Quelles étaient vos principales intentions formelles ?
Il fallait réussir à reconstituer un Paris telle une ville un peu rêvée ou cauchemardée, donc nous avons beaucoup travaillé à l’étalonnage, et tourné au maximum dans des rues éclairées par des LED. Car après avoir connu Paris orangée, la ville est maintenant plutôt bleu-blanc. La question de la voiture était aussi très importante car c’est un personnage en soi, à la fois la maison mobile du personnage et la possibilité de découvrir Paris à travers ses vitres.

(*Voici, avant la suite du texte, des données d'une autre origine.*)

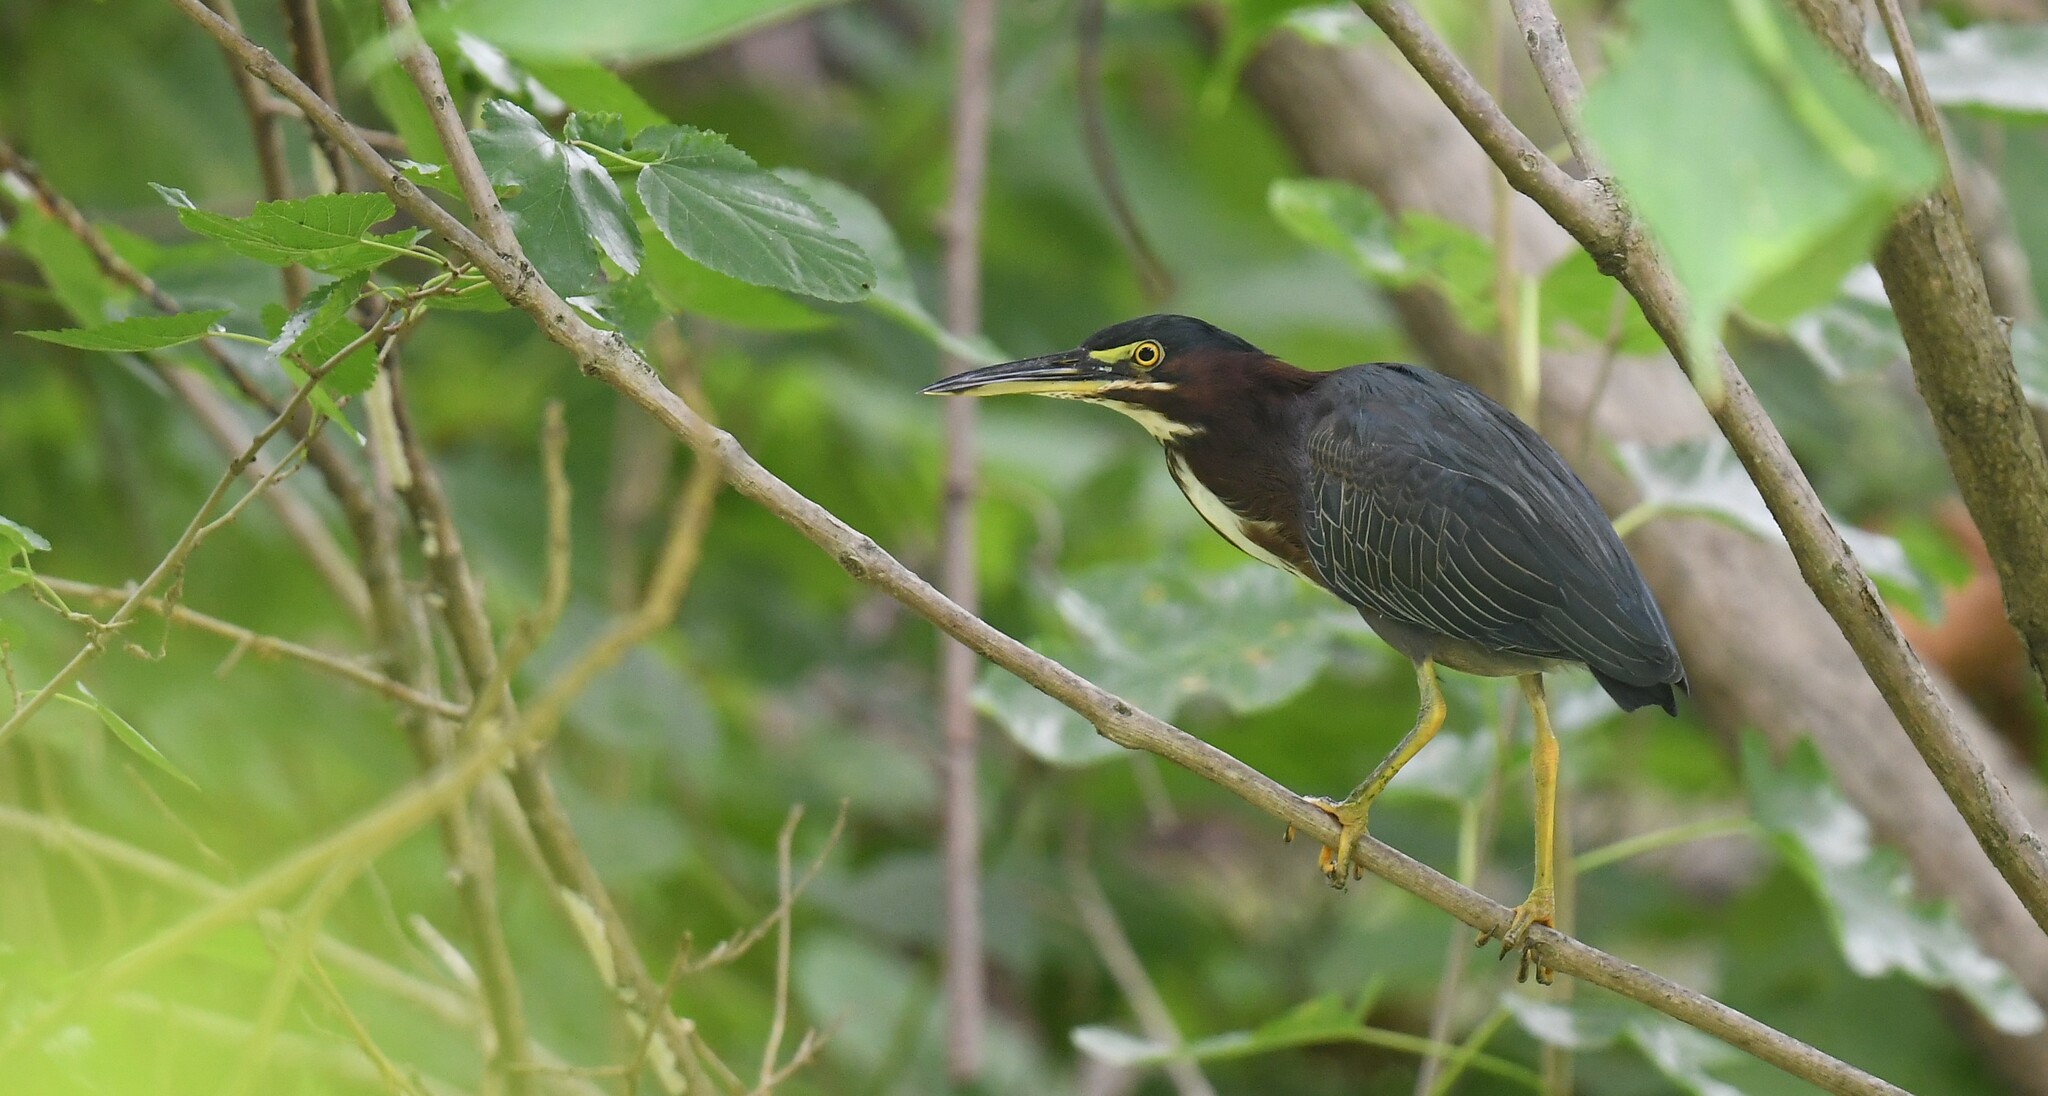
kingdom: Animalia
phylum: Chordata
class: Aves
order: Pelecaniformes
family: Ardeidae
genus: Butorides
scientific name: Butorides virescens
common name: Green heron
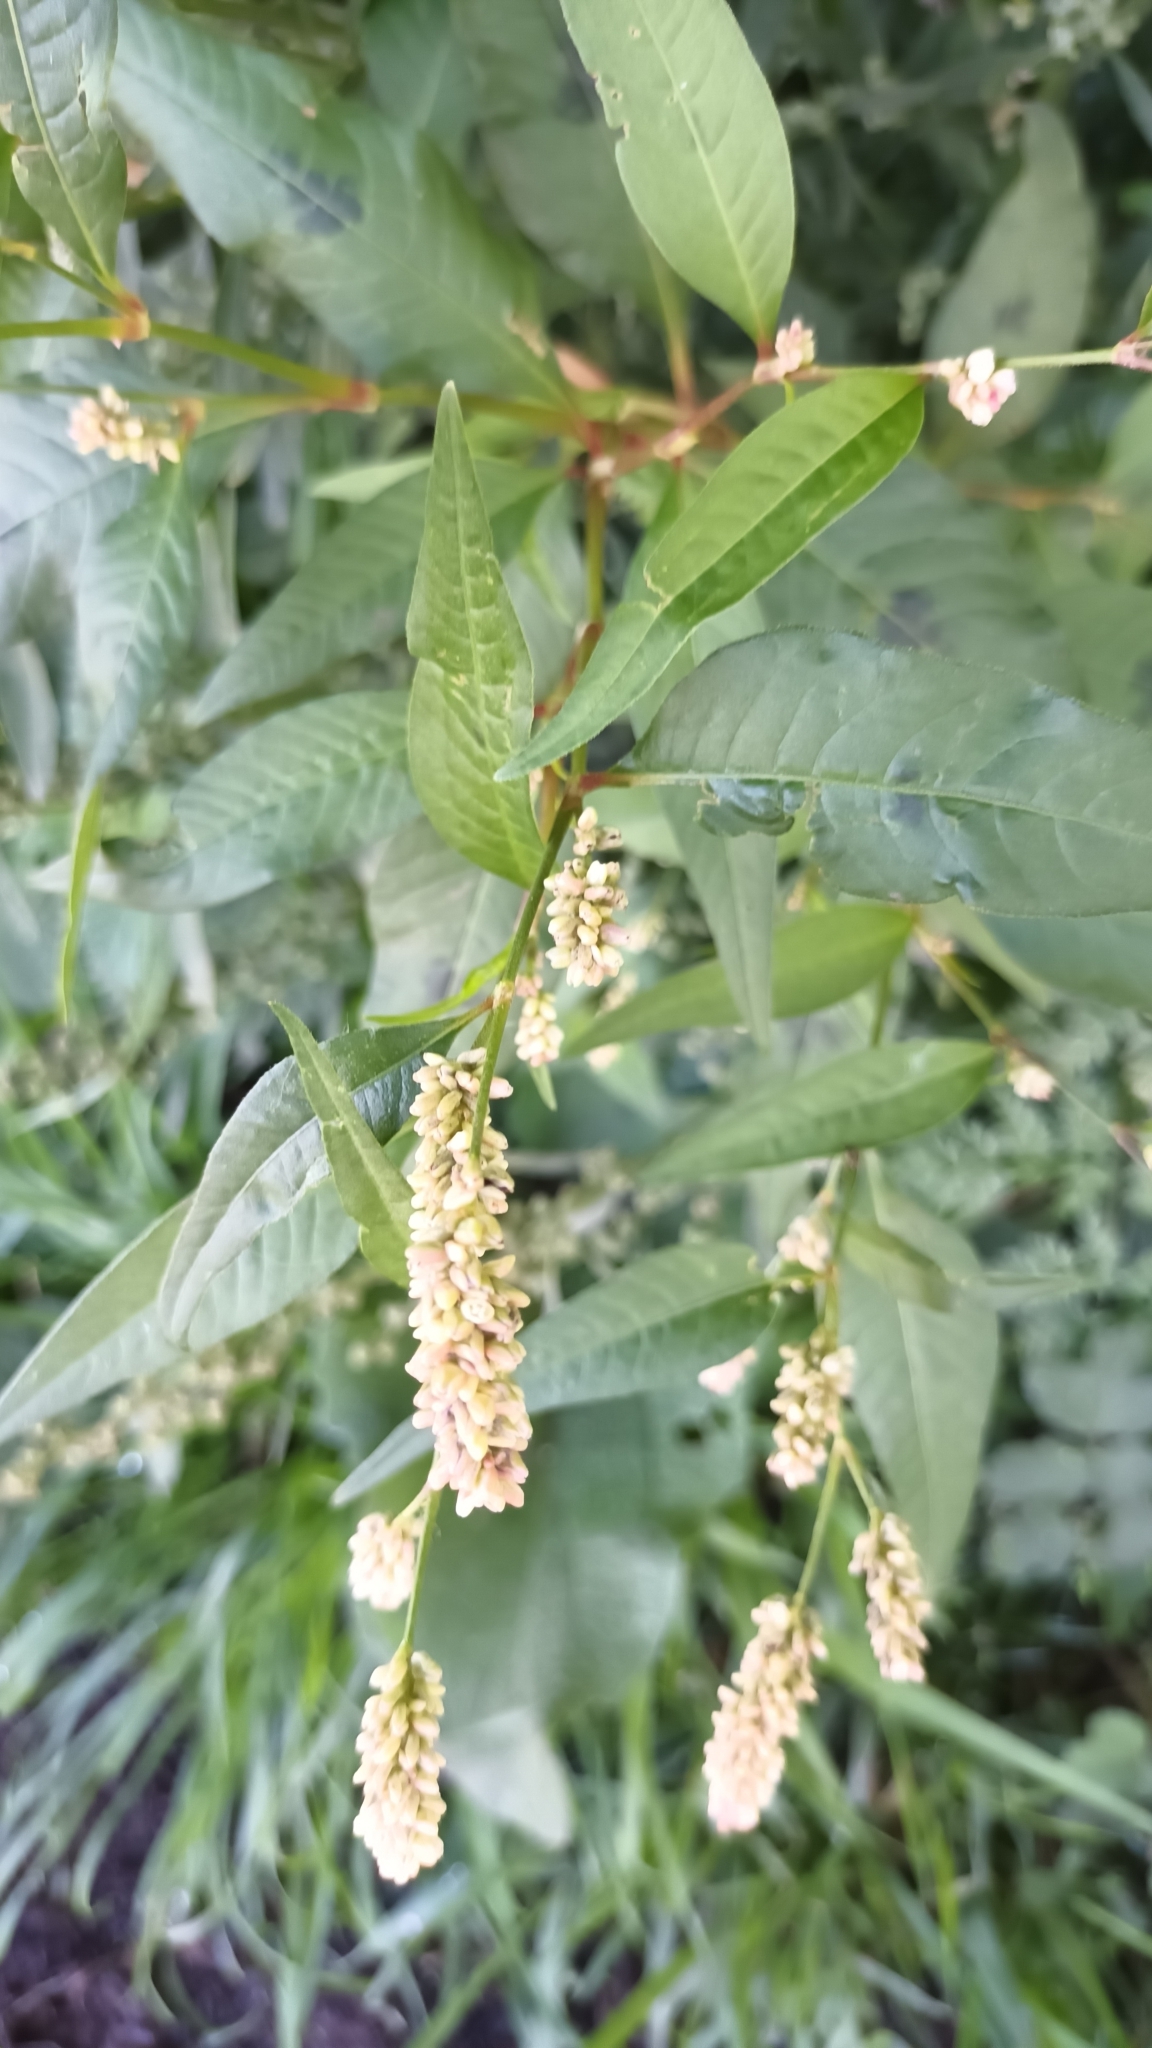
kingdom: Plantae
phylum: Tracheophyta
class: Magnoliopsida
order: Caryophyllales
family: Polygonaceae
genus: Persicaria
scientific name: Persicaria maculosa
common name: Redshank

À cause de la crise sanitaire, le film sort en salles un an après avoir reçu son label de la Sélection Officielle du Festival de Cannes. Avez-vous profité de ce temps suspendu pour avancer sur d’autres fronts ?
J’ai deux projets en cours. L’un est dans la veine de Médecin de nuit : un film serré, parisien, noir, mais un peu plus drôle et de nouveau avec Vincent Macaigne qui est une rencontre déterminante dans mon parcours de cinéaste.